### Excerpt ###
U.C. Berkeley CS267/EngC233 Home Page

Applications of Parallel Computers

Spring 2010

T Th 9:30-11:00, 250 Sutardja Dai Hall

Instructors:

Jim Demmel

Offices:
564 Soda Hall ("Virginia"), (510)643-5386
831 Evans Hall, same phone number

Office Hours: W 1-2 and Th 1:30-2:30, in 564 Soda Hall (note change, dated 7 March 2010)

(send email)

Horst Simon

Lawrence Berkeley National Lab (LBNL), Building 50B, room 4230, (510)486-7377

Office Hours: T 8:30 - 9:30 and Th 11-12, 422 Sutardja Dai Hall

(send email)

Teaching Assistants:

Razvan Carbunescu

Office: Parlab, 5th floor, Soda Hall, cell: (225) 747-0405

Office Hours: W 3:30 - 5pm and Th 1:30 - 3pm, 576 Soda (Euclid, in the ParLab)

(send email)

Andrew Gearhart

Office: Parlab, 5th floor, Soda Hall, cell: (410) 259-1410

Office Hours: W 4 - 5pm and Th 1:30 - 3pm, 576 Soda (Euclid, in the ParLab)

(send email)

Administrative Assistants:

Tammy Johnson

Office: 565 Soda Hall

Phone: (510)643-4816

(send email)

Link to webcasting of lectures (Active during lectures only; see below under "Lecture Notes" for archived video).

(Jan 19) Due to technical difficulties, we will not be webcasting today. We will try to fix it next time.

To ask questions during live lectures, please email them to this address, which the teaching assistants will be monitoring during lecture.

Syllabus and Motivation

CS267 was originally designed to teach students how to program parallel computers to efficiently solve challenging problems in science and engineering, where very fast computers are required either to perform complex simulations or to analyze enormous datasets. CS267 is intended to be useful for students from many departments and with different backgrounds, although we will assume reasonable programming skills in a conventional (non-parallel) language, as well as enough mathematical skills to understand the problems and algorithmic solutions presented. CS267 satisfies part of the course requirements for a new Designated Emphasis ("graduate minor") in Computational Science and Engineering.
### Raw data ###
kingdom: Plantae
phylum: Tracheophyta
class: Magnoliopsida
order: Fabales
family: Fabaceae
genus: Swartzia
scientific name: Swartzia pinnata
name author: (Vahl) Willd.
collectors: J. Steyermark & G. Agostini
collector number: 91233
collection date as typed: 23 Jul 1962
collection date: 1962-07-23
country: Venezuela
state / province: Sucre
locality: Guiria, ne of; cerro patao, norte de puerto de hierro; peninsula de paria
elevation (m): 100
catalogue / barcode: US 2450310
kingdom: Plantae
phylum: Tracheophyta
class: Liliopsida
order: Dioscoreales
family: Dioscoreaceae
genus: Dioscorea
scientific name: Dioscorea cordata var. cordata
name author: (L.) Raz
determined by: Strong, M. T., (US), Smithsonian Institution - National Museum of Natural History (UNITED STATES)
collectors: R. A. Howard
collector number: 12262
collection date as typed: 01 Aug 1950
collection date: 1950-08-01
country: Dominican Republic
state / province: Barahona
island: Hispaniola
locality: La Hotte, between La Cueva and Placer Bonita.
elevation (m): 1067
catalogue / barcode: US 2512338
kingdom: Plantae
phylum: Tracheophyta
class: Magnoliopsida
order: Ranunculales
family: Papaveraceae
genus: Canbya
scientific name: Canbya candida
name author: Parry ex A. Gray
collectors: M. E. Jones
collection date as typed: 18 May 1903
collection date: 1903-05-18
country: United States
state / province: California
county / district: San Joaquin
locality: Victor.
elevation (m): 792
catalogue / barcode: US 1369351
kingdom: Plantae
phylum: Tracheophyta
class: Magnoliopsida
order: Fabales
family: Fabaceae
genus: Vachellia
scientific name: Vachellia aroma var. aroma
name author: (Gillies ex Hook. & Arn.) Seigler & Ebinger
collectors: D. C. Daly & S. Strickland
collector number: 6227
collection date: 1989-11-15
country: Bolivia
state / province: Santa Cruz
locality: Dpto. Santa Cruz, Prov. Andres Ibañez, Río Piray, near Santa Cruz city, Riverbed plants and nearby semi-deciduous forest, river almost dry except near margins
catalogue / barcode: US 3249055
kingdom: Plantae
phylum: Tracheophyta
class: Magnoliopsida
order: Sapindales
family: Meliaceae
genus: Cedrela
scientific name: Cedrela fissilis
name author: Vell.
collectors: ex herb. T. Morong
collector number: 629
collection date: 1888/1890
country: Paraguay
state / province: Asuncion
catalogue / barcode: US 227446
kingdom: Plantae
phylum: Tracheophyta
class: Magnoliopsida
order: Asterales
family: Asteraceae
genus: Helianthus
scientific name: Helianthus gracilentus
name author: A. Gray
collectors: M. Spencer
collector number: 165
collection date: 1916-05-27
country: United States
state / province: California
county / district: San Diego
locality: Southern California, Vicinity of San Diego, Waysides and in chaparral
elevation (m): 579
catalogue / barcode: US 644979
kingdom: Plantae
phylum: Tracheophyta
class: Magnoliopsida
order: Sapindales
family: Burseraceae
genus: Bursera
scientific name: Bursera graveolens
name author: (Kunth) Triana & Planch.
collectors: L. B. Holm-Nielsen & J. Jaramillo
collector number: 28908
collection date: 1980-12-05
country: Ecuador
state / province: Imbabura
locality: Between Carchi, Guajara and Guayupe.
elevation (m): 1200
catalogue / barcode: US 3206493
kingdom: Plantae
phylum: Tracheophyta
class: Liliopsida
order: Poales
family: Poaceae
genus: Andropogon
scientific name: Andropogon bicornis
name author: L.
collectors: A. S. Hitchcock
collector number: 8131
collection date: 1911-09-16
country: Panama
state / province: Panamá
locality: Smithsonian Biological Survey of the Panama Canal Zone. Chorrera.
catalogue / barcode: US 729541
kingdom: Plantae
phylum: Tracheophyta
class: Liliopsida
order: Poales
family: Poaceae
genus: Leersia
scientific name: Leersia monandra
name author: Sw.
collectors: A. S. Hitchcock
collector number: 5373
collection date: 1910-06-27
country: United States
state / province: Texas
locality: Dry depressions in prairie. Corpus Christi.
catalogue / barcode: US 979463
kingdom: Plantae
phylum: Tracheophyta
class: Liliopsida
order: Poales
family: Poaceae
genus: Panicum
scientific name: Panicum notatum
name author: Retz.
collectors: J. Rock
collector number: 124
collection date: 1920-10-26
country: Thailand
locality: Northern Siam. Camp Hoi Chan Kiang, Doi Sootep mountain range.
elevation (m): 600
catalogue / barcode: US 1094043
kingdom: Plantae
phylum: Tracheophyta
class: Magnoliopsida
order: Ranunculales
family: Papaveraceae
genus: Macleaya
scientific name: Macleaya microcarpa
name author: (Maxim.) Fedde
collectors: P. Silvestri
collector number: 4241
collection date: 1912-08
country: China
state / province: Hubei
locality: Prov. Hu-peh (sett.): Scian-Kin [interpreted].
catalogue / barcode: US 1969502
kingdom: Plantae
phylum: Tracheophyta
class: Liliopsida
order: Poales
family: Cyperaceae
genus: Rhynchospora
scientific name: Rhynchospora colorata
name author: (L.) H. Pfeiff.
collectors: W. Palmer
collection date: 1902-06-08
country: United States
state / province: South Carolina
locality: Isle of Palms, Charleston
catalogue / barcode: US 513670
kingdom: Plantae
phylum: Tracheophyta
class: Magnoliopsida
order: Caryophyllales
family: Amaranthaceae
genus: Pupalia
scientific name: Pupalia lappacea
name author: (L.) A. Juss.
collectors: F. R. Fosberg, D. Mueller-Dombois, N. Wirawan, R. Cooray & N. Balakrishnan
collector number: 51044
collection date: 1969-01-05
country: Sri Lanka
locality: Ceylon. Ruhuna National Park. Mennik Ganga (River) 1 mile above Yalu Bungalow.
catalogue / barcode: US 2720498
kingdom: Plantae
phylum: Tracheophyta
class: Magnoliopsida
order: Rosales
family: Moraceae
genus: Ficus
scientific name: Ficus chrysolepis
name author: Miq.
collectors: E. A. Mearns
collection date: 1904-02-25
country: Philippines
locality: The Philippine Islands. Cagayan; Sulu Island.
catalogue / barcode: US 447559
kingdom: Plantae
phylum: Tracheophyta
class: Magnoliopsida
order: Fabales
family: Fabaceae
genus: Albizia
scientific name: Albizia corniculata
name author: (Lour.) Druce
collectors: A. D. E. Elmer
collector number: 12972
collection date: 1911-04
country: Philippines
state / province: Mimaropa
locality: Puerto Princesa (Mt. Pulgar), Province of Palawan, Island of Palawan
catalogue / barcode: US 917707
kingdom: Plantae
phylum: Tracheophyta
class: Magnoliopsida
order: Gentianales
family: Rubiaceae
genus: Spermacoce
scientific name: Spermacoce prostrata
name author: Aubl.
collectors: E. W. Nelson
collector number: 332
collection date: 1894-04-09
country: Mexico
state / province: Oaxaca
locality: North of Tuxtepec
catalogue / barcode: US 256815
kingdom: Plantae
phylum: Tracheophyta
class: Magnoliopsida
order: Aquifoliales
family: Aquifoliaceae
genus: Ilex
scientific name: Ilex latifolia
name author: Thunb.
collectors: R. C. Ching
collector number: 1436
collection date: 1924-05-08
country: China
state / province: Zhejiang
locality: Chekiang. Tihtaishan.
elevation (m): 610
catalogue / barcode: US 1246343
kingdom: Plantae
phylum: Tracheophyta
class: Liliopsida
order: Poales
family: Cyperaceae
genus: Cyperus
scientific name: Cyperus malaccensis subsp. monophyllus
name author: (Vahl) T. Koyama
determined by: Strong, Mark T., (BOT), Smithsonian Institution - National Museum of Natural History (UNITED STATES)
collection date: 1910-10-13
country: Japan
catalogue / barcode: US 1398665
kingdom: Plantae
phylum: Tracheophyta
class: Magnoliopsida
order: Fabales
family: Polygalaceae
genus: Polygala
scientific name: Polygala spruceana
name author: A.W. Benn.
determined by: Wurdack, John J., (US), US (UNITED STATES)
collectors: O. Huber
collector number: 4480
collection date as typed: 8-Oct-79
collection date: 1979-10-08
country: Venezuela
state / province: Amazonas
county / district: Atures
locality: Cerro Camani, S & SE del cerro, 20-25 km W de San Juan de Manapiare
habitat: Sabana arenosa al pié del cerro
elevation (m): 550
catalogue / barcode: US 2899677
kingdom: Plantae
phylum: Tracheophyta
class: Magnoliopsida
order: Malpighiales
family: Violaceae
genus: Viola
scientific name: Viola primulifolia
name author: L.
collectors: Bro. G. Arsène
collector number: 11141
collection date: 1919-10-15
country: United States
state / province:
###
### Exercise tasks
1. Quote the passage from the course page that starts at "Office: 565 Soda" and stops after "monitoring during lecture.".
2. On the course page, where does Horst Simon hold his office hours?
3. List every person named on the course page.

### Responses per task
1.
Office: 565 Soda Hall

Phone: (510)643-4816

(send email)

Link to webcasting of lectures (Active during lectures only; see below under "Lecture Notes" for archived video).

(Jan 19) Due to technical difficulties, we will not be webcasting today. We will try to fix it next time.

To ask questions during live lectures, please email them to this address, which the teaching assistants will be monitoring during lecture.

2. 422 Sutardja Dai Hall

3. Jim Demmel, Horst Simon, Razvan Carbunescu, Andrew Gearhart, Tammy Johnson